The all-important question of what the Tarp (Troubled Asset Relief Programme) would look like remains unanswered. At what price it would buy toxic mortgage-backed assets from the banks remains opaque.
Ben Bernanke, the Chairman of the Federal Reserve, suggested somewhere between “hold to maturity” prices and “fire sale” prices yesterday. That still leaves a chasm of uncertainty.
Bankers watching events believe that the assets will have to be bought relatively cheaply for the $700 billion to stretch further and to minimise the eventual loss to American taxpayers.
The conventional wisdom has been that the Tarp will set a price at least higher than the value the assets currently stand at in the banks' books after the writedowns of the past 12 months. They can then sell them for a profit or mark them higher in the accounts, again booking a notional profit.

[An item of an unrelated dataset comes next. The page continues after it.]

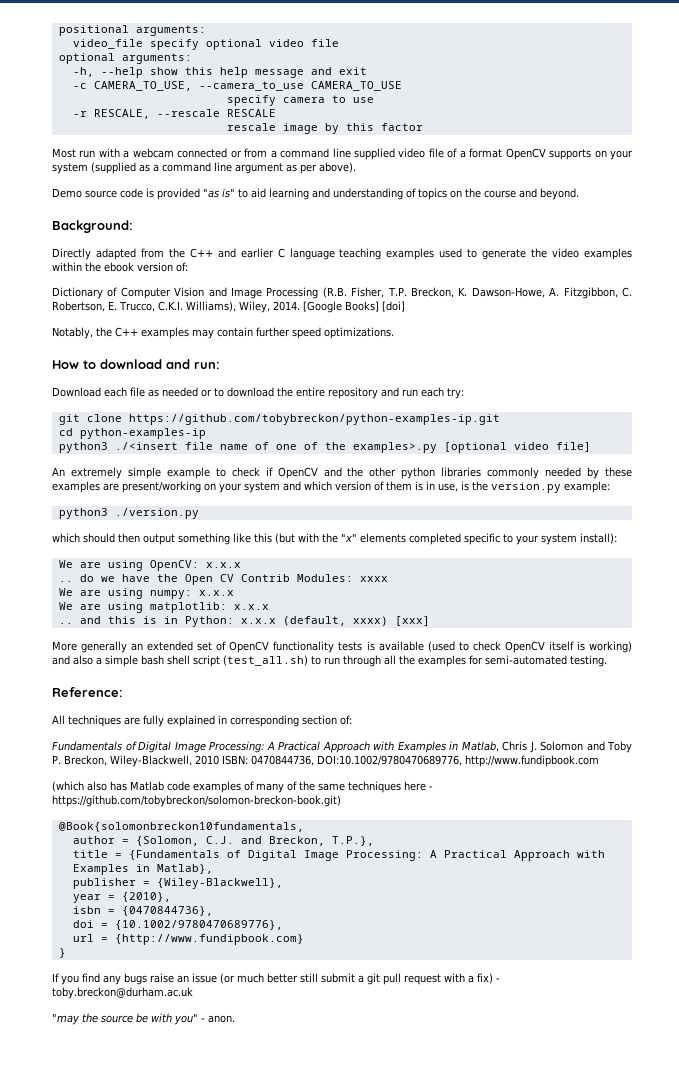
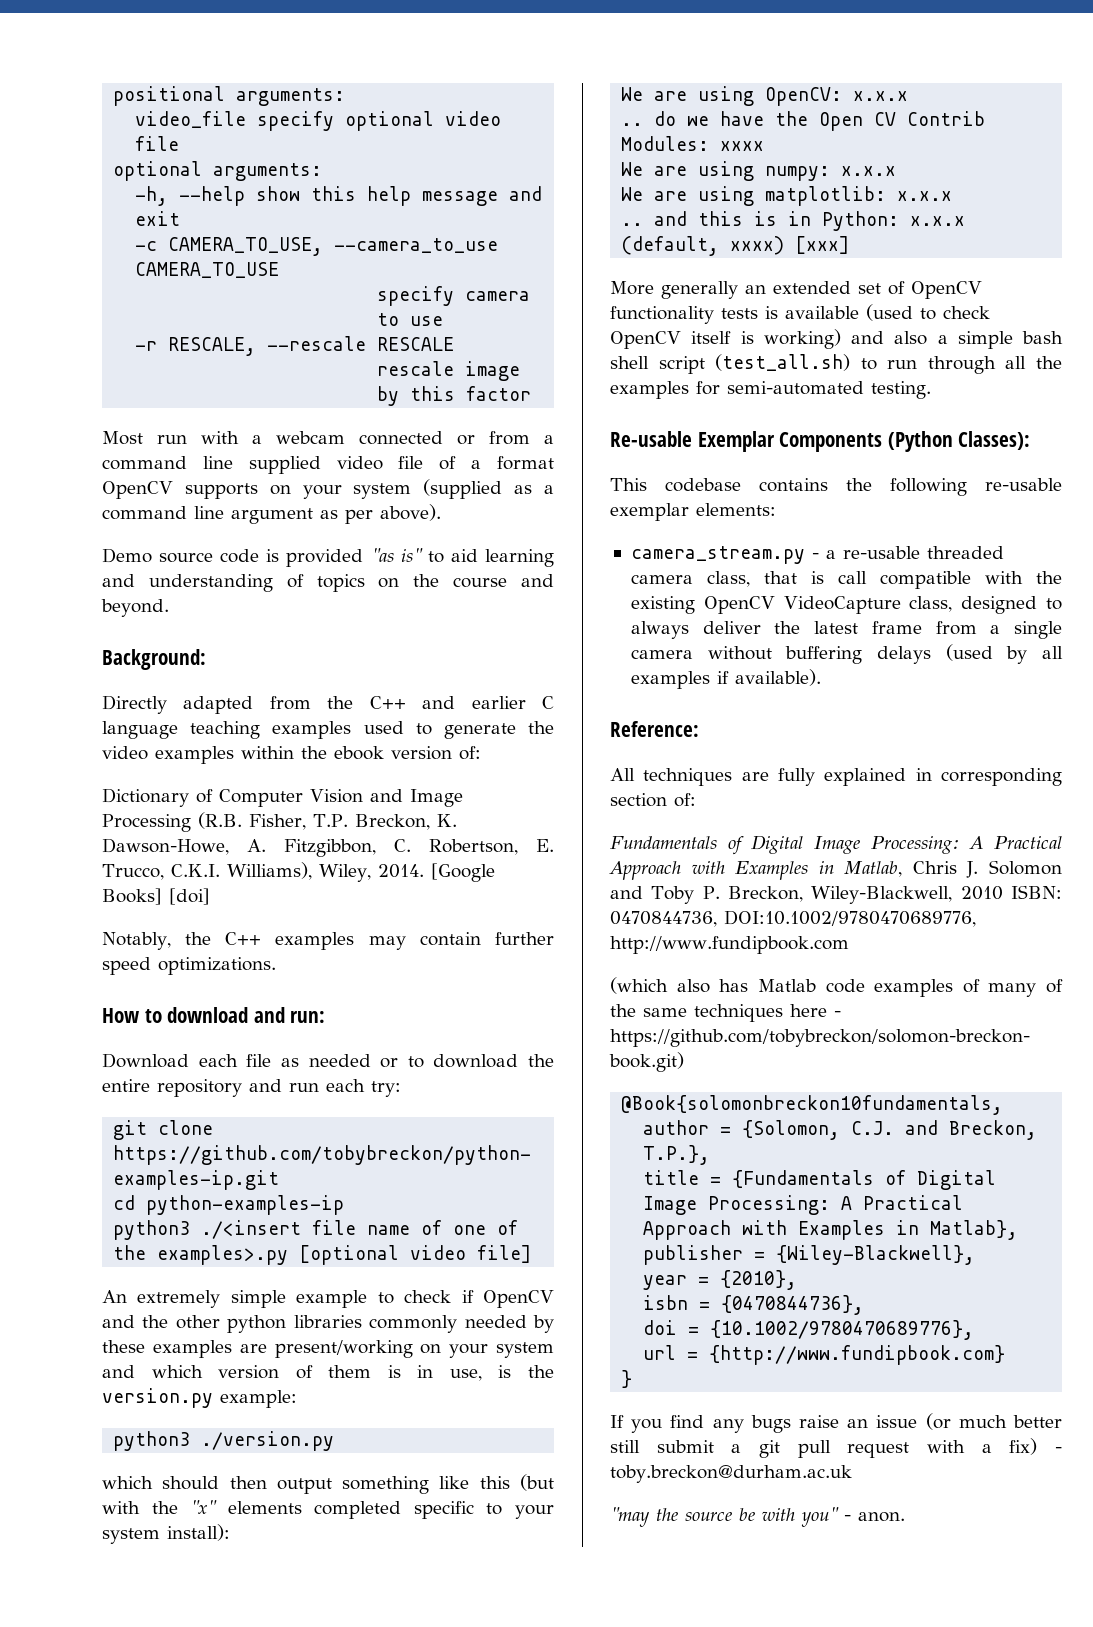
(607, 661) none -> [610,431,1031,452] [610,478,1062,496] [610,503,776,521] [630,546,1004,564] [630,571,1062,589] [630,596,1062,614] [630,621,1062,639] [630,644,1063,664] [630,669,821,689] // Re-usable Exemplar Components (Python Classes): // This codebase contains the following re-usable exemplar elements: // camera_stream.py - a re-usable threaded camera class, that is call compatible with the existing OpenCV VideoCapture class, designed to always deliver the latest frame from a single camera without buffering delays (used by all examples if available).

But there is a more unsettling theory. Some banks have not written down their toxic assets very far and have been able to delude themselves about their true value because no assets are changing hands and there is no market price.
A firm price set by the Tarp would give these less conservative banks, and their auditors, little choice but to announce further writedowns. That could further constrain their lending unless they raise more capital.
Even if Congress yields, the Tarp may not be waterproof.